There are far too many companies where there really isn't much in terms of what passes for IT accountability. As long as applications are available, everything is considered to be just and dandy.
In reality, the performance of the business these days is intricately linked to both the performance of those applications and the costs associated with making those applications available. As such, Myles Suer, senior manager for IT performance management for Hewlett-Packard, says IT leaders need to start thinking more in terms of key performance indicators (KPI) if they ever really expect to manage IT as a service.
To help IT organizations do just that, HP has come up with a set of KPIs for IT organizations that are based on separate guidelines developed for the COBIT 5 and IT Infrastructure Library (ITL) framework. But Suer says it's equally important for IT organizations to not go overboard with KPIs. They should focus first on benchmarking where they are as an organization today.
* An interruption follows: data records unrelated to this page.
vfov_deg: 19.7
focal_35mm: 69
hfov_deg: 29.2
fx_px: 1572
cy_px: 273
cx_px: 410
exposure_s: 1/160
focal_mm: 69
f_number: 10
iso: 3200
The immediate goal shouldn't necessarily be to be better than somebody else as much as it should be to start continuously improving, says Suer.
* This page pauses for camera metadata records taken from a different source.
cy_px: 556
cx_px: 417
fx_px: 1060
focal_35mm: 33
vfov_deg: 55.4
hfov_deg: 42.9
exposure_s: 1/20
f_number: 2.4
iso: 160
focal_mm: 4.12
KPIs encourage people to put repeatable processes in place that ultimately reduce things like configuration errors. In fact, Suer notes that at least half the problems an IT organization encounters are self-inflicted. Measuring the impact of those wounds to the business reminds people why it's important to not let the same errors keeping happening over and over again.
IT is at the heart of most modern businesses today. Any improvement to the way IT operates has a material impact on the overall business. That means that IT leaders need to make sure they are actually managing IT like a business. And as any business executive will tell you, what's not measured usually doesn't wind up getting done particularly well, or sometimes not at all.